The molecular imaging ecological system of large companies, small players, and universities has been quite active in deal-making during the past few years. Tabulation and analysis shows that the most prevalent deal category pairs imaging instrument and agent suppliers with pharmaceutical companies. Lower levels of activity were observed for deals between suppliers and universities, and those involving acquisitions. PET and SPECT technologies were represented most frequently in deals considered. Optical imaging followed close behind in frequency.

Market size and growth prospects
Molecular imaging instrument revenues are projected to nearly double the 2007 total during the subsequent five years. Reagent revenues are expected to grow even faster during that period, by just over two-fold. PET placements represent a large majority of both current and projected revenues for both instruments and reagents. Optical imaging is expected to experience the fastest growth among the three segments, followed by PET, and finally the ‘other’ category, which includes molecular imaging aspects of both SPECT and MRI modalities.
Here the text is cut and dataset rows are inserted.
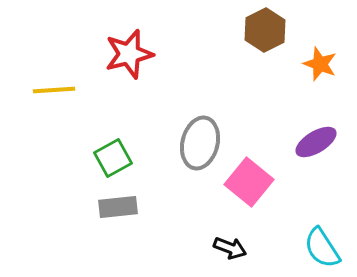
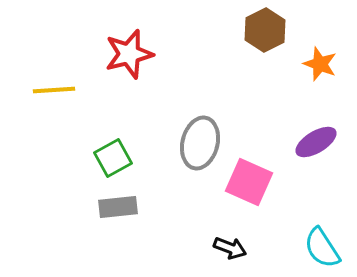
pink square: rotated 15 degrees counterclockwise
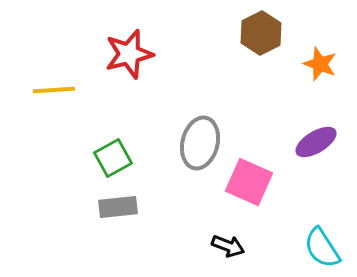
brown hexagon: moved 4 px left, 3 px down
black arrow: moved 2 px left, 2 px up
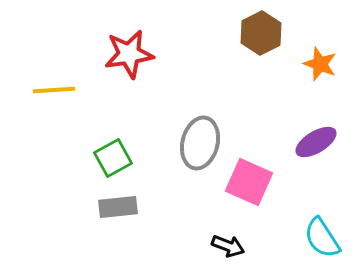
red star: rotated 6 degrees clockwise
cyan semicircle: moved 10 px up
Survey results and observations
In October 2007 Insight Pharma Reports surveyed technical and business practices of individuals involved either directly or indirectly with in vivo molecular imaging. A total of 139 people in a variety of organisation types responded to some or all of 19 questions. Some of the observations and conclusions from the survey are:
1. Among the three sectors selected, big pharma has the deepest pockets for expensive molecular imaging technologies (notably PET).
2. Big pharma leads the three sectors in application of molecular imaging to clinical development, especially late-stage development.
3. The commercial biotech sector focuses more on imaging in preclinical development and less on late-stage clinical development, which presumably is often licensed out to big pharma.
4. For both big pharma and commercial biotech, applications of molecular imaging in drug discovery and preclinical development dominate uses in clinical development.
5. Optical imaging is dominant among modalities in all three sectors.
6. PET is used significantly more frequently in big pharma than in the other two sectors?

This article is based on a new report, Molecular Imaging in Drug R&D and Medical Practice: Technologies, Applications, Markets, from Insight Pharma Reports, a division of Cambridge Healthtech Institute, in Needham, Mass. To learn more about this report and other Insight Pharma Reports, go to DDW

Dr Ken Rubenstein, a biochemist and molecular biologist, received his PhD at the University of Wisconsin and postdoctoral training at the University Of Pennsylvania School Of Medicine. He was a key innovator and research manager for Syva Company, the diagnostics branch of Syntex Corporation. During his 13 years with Syva, Dr Rubenstein became Vice-President, Scientific Affairs, a function that included strategic planning.